BUILDING MODEL SPOKED WHEELS


| January/February 1983



# Picture 01

1001 Parcus Road, S.E. Huntsville, Alabama 35803

Fourteen years ago I made a decision to move up from ordinary workshop puttering to the realm of building a highly detailed and very challenging model of an Aultman and Taylor thresher where all features were as detailed and as accurate as I could possibly make them. This included having all operable elements work such as the feeder, elevators and straw racks, etc. Little did I realize at the time how much research and planning went into the building of such a model. The fabrication of such elements as cranks, pulleys and wheels each presented their own problems. In writing this article, I propose to share some of the techniques I have developed in this case, the construction of a model of a typical agricultural machine spoked wheel.

A spoked wheel may seem at first to be a simple item, however, rest assured, to make a small, strong spoked model wheel is not as simple as it may seem. While other model makers may have their own techniques, such as welding, casting or carving from solid stock, I feel that my procedure is easier and has something to offer the model maker.

In essence, my procedure is to cut and shape rims from an appropriate sized steel pipe stock, make up spokes in the form of long, slender screws, and shape, drill and tap hubs and assemble the wheels on a jig and grind them to give final shape and dimensions.

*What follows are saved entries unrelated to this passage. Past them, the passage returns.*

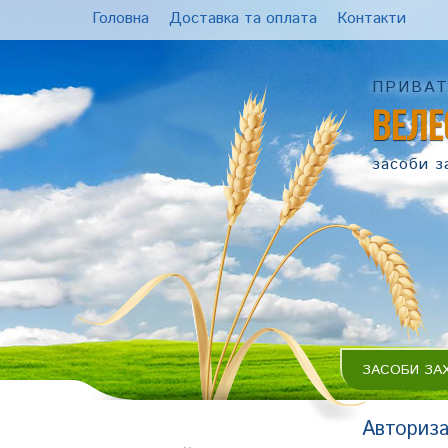
Головна
Доставка та оплата
Контакти
ПРИВАТ
ВЕЛЕ
засоби з
ЗАСОБИ ЗА
Авториза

I admit that I have the benefit of a South Bend Model 10-K lathe with accessories that facilitates the procedures I use, however, a resourceful craftsman can improvise using jigs and simple tools such as an electric drill to accomplish the same end. Where there is a will there is a way.

The wheels that I needed were six inches in diameter, flat rimmed, with two rows of eight straight spokes and a hub which is illustrated by the accompanying photo and drawings.